A gravidez da primogênita, Estela, foi planejada, mas ocorreu um pouco mais rápida do que o previsto. Angélica estava na França no pós-doutorado. Um colega, ao vê-la passar mal e sozinha nos primeiros meses de gravidez, a puxa de lado:
– Se isso está causando tanto mal, você sabe que o aborto aqui é legalizado, não sabe?
26.
Ao falar desses temas, do medo de declinar da carreira com a maternidade, da síndrome do impostor, da importância da participação do marido e de sua própria mãe, surge a frase de Angélica:
– Na ciência, estamos sempre lidando com questionamentos, não é?
Aqui vejo a vida de Angélica, pessoa, pesquisadora, mãe, mulher num único verbo: questionar. Vejo também a resposta à pergunta do motivo. Desafiar aquilo que lhe foi imposto, na área onde está, nas caixinhas em que insistem.
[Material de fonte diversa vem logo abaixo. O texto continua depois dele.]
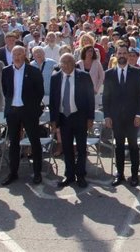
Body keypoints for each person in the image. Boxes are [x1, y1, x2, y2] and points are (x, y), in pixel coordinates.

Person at [1, 46, 45, 186]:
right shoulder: (6, 71)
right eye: (15, 54)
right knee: (13, 143)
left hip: (29, 112)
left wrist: (32, 107)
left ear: (24, 55)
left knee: (35, 142)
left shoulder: (33, 71)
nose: (17, 56)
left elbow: (40, 92)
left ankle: (37, 173)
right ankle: (13, 173)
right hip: (13, 112)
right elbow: (5, 90)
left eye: (20, 54)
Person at [50, 53, 95, 189]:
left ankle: (80, 175)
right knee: (67, 148)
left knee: (81, 148)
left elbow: (90, 98)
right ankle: (69, 175)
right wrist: (53, 120)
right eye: (63, 62)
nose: (66, 65)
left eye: (69, 62)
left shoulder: (84, 76)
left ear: (74, 63)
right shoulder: (55, 78)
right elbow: (53, 100)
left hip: (80, 117)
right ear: (60, 64)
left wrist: (90, 118)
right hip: (64, 118)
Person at [102, 44, 140, 187]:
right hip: (116, 118)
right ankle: (119, 174)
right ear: (115, 55)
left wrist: (139, 115)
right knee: (119, 146)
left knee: (133, 146)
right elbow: (106, 97)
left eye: (124, 53)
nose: (122, 55)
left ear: (128, 55)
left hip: (133, 117)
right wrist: (107, 116)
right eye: (119, 53)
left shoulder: (136, 72)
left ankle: (134, 175)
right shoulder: (109, 73)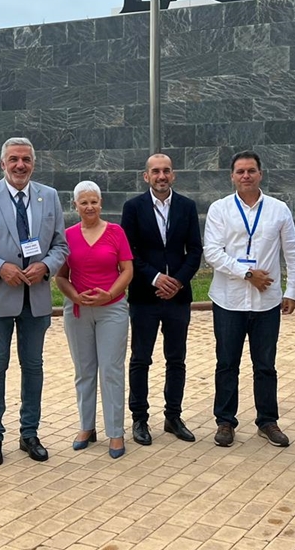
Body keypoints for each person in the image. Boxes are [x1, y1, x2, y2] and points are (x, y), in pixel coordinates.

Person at [0, 137, 69, 466]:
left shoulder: (49, 196)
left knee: (33, 367)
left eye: (26, 159)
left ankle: (29, 433)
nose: (20, 165)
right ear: (2, 164)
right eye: (14, 159)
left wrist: (46, 266)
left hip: (35, 299)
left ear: (33, 164)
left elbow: (61, 246)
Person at [203, 151, 295, 448]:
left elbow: (293, 252)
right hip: (228, 300)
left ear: (260, 174)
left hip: (266, 302)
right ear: (232, 176)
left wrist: (293, 291)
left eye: (251, 171)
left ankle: (267, 421)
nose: (245, 176)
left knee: (265, 365)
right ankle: (225, 421)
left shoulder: (278, 209)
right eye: (240, 171)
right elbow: (212, 252)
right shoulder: (220, 209)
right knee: (227, 363)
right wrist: (247, 273)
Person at [120, 153, 202, 445]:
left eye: (166, 170)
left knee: (176, 359)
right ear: (146, 176)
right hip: (145, 295)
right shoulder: (133, 207)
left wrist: (177, 281)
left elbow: (195, 250)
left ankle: (173, 416)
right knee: (141, 359)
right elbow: (129, 251)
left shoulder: (187, 206)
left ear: (173, 174)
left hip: (178, 296)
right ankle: (139, 418)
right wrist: (155, 277)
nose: (161, 176)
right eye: (155, 171)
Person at [55, 181, 134, 459]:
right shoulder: (67, 236)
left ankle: (115, 431)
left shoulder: (115, 232)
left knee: (111, 370)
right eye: (84, 202)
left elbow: (127, 270)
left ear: (101, 204)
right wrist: (75, 297)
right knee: (84, 370)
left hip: (112, 309)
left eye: (94, 202)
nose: (89, 207)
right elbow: (60, 276)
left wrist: (110, 294)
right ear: (75, 205)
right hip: (78, 311)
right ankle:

Ela talvez não queira ser exemplo de coisa alguma. Talvez goste da admiração de alunos, de poder trazer mais pessoas para o campo, de mostrar que é possível. Ela quer ser um indivíduo, com suas vontades e buscas. Ela quer ser mãe. Ela quer ser cientista. E faz isso acontecer como pode. Angélica continuou porque é o que quis, porque é o futuro que optou por ver, por passar dificuldade para criar algo maior. Voltamos às postagens da rede social: é difícil, mas é o que nos move.
27.
Comento em uma troca de áudios com ela a minha pergunta. Por que fazemos isso tudo? Ela me diz: “suas perguntas são as mesmas que tenho sempre! Por que sempre escolho as rotas mais tortuosas?”
Pelo menos me sinto no caminho – tortuoso, mas certo.